No sé, sentí una honda inquietud por que aquel guerrero formara parte de una
empresa dedicada a la moda glamourosa
y a la frivolidad que trae productos masái
que son vendidos a altos precios como complementos exóticos. Sin embargo,
esta realidad estaba permitiendo que mil cuatrocientas mujeres masái recibieran algo de
dinero a cambio de su trabajo e incluso que la empresa Pikolinos hubiera abierto una escuela en Tanzania como proyecto de colaboración cultural.
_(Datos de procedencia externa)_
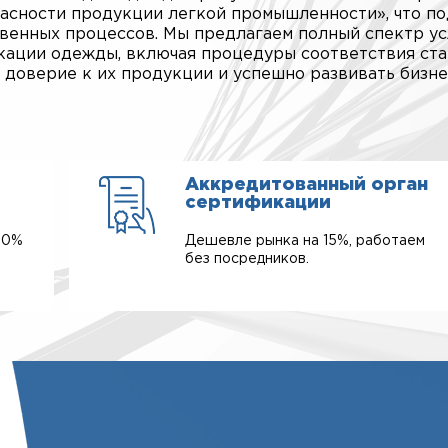
опасности продукции легкой промышленности», что п
венных процессов. Мы предлагаем полный спектр ус
кации одежды, включая процедуры соответствия ст
 доверие к их продукции и успешно развивать бизне
Аккредитованный орган
сертификации
00%
Дешевле рынка на 15%, работаем
без посредников.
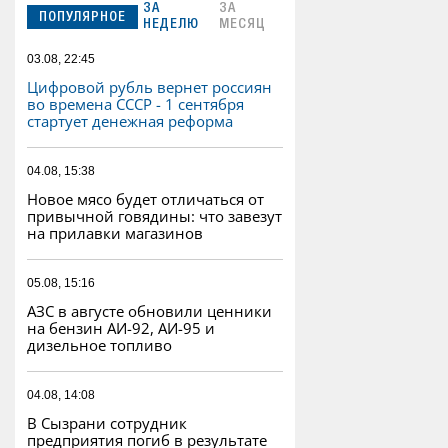
ЗА
ЗА
ПОПУЛЯРНОЕ
НЕДЕЛЮ
МЕСЯЦ
03.08, 22:45
Цифровой рубль вернет россиян
во времена СССР - 1 сентября
стартует денежная реформа
04.08, 15:38
Новое мясо будет отличаться от
привычной говядины: что завезут
на прилавки магазинов
05.08, 15:16
АЗС в августе обновили ценники
на бензин АИ-92, АИ-95 и
дизельное топливо
04.08, 14:08
В Сызрани сотрудник
предприятия погиб в результате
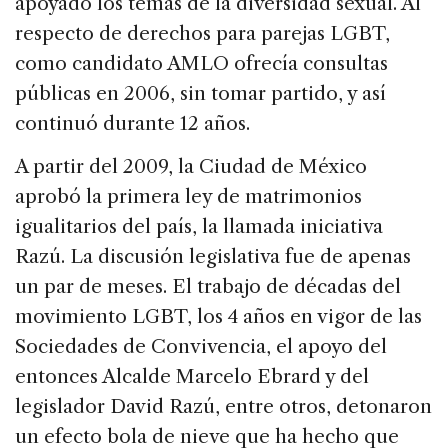
apoyado los temas de la diversidad sexual. Al
respecto de derechos para parejas LGBT,
como candidato AMLO ofrecía consultas
públicas en 2006, sin tomar partido, y así
continuó durante 12 años.
A partir del 2009, la Ciudad de México
aprobó la primera ley de matrimonios
igualitarios del país, la llamada iniciativa
Razú. La discusión legislativa fue de apenas
un par de meses. El trabajo de décadas del
movimiento LGBT, los 4 años en vigor de las
Sociedades de Convivencia, el apoyo del
entonces Alcalde Marcelo Ebrard y del
legislador David Razú, entre otros, detonaron
un efecto bola de nieve que ha hecho que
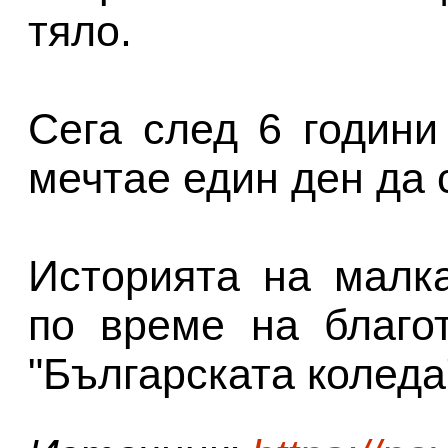
тяло.
Сега след 6 години
мечтае един ден да 
Историята на малк
по време на благо
"Българската коледа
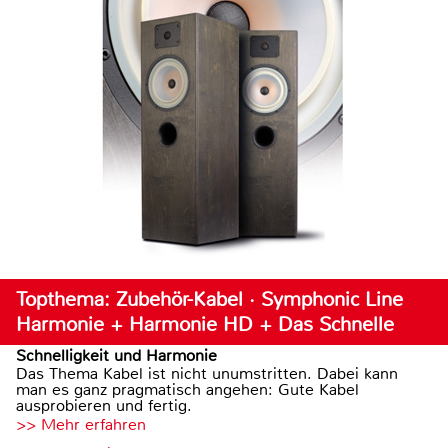
Topthema: Zubehör-Kabel · Symphonic Line
Harmonie + Harmonie HD + Das Schnelle
Schnelligkeit und Harmonie
Das Thema Kabel ist nicht unumstritten. Dabei kann
man es ganz pragmatisch angehen: Gute Kabel
ausprobieren und fertig.
>> Mehr erfahren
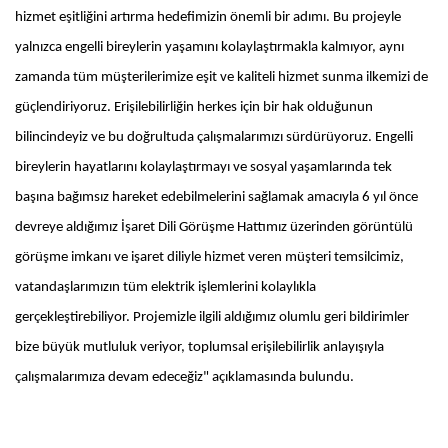
hizmet eşitliğini artırma hedefimizin önemli bir adımı. Bu projeyle
yalnızca engelli bireylerin yaşamını kolaylaştırmakla kalmıyor, aynı
zamanda tüm müşterilerimize eşit ve kaliteli hizmet sunma ilkemizi de
güçlendiriyoruz. Erişilebilirliğin herkes için bir hak olduğunun
bilincindeyiz ve bu doğrultuda çalışmalarımızı sürdürüyoruz. Engelli
bireylerin hayatlarını kolaylaştırmayı ve sosyal yaşamlarında tek
başına bağımsız hareket edebilmelerini sağlamak amacıyla 6 yıl önce
devreye aldığımız İşaret Dili Görüşme Hattımız üzerinden görüntülü
görüşme imkanı ve işaret diliyle hizmet veren müşteri temsilcimiz,
vatandaşlarımızın tüm elektrik işlemlerini kolaylıkla
gerçekleştirebiliyor. Projemizle ilgili aldığımız olumlu geri bildirimler
bize büyük mutluluk veriyor, toplumsal erişilebilirlik anlayışıyla
çalışmalarımıza devam edeceğiz" açıklamasında bulundu.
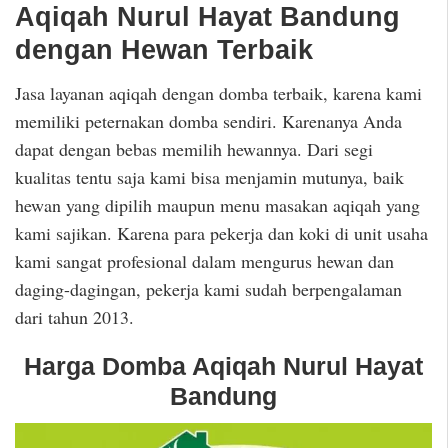
Aqiqah Nurul Hayat Bandung
dengan Hewan Terbaik
Jasa layanan aqiqah dengan domba terbaik, karena kami
memiliki peternakan domba sendiri. Karenanya Anda
dapat dengan bebas memilih hewannya. Dari segi
kualitas tentu saja kami bisa menjamin mutunya, baik
hewan yang dipilih maupun menu masakan aqiqah yang
kami sajikan. Karena para pekerja dan koki di unit usaha
kami sangat profesional dalam mengurus hewan dan
daging-dagingan, pekerja kami sudah berpengalaman
dari tahun 2013.
Harga Domba Aqiqah Nurul Hayat
Bandung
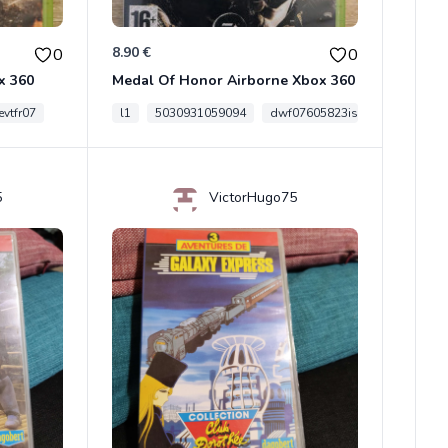
8.90 €
0
0
x 360
Medal Of Honor Airborne Xbox 360
vtfr07
l1
5030931059094
dwf07605823is
5
VictorHugo75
Sentí que probablemente
todo aquello era bueno y que los masái, como
cualquier pueblo indígena, ha de integrarse, entrar en la globalización,
participar de la economía dineraria y los valores occidentales que intervendrán
para juzgar también sus costumbres ancestrales como la circuncisión de los
varones y la ablación clitorial que se practica a muchas mujeres. Acepté que
todo aquello formaba parte de una evolución lógica e inevitable, que los masái son un reclamo turístico más,
junto a los safaris fotográficos en Kenia
y Tanzania para occidentales
ansiosos de exotismo y con posibilidades económicas. Acepté que era imposible
la supervivencia de modos de cultura autóctonos y que todos los grupos tribales
que han mantenido sus diferencias han de pasar por el cedazo de la civilización
que conocemos, pero esta noche en que vi el programa y a William riendo y saltando en
una cama elástica, jaleado por los aplausos y risas del público, me pareció
sobrecogedoramente pobre nuestro mundo, pobre e inmaduro. Solo faltó que cambiara
de canal y entrara en Gran Hermano y
viera a otros jóvenes en una habitación haciendo no sé qué pero demoledoramente
imbécil, y me di cuenta de lo que les espera a estos masái cuando sean oportunamente reconvertidos a nuestros esquemas
no sé si llamarlos existenciales o esta palabra ya es demasiado grandilocuente
para reflejar lo que realmente parecemos.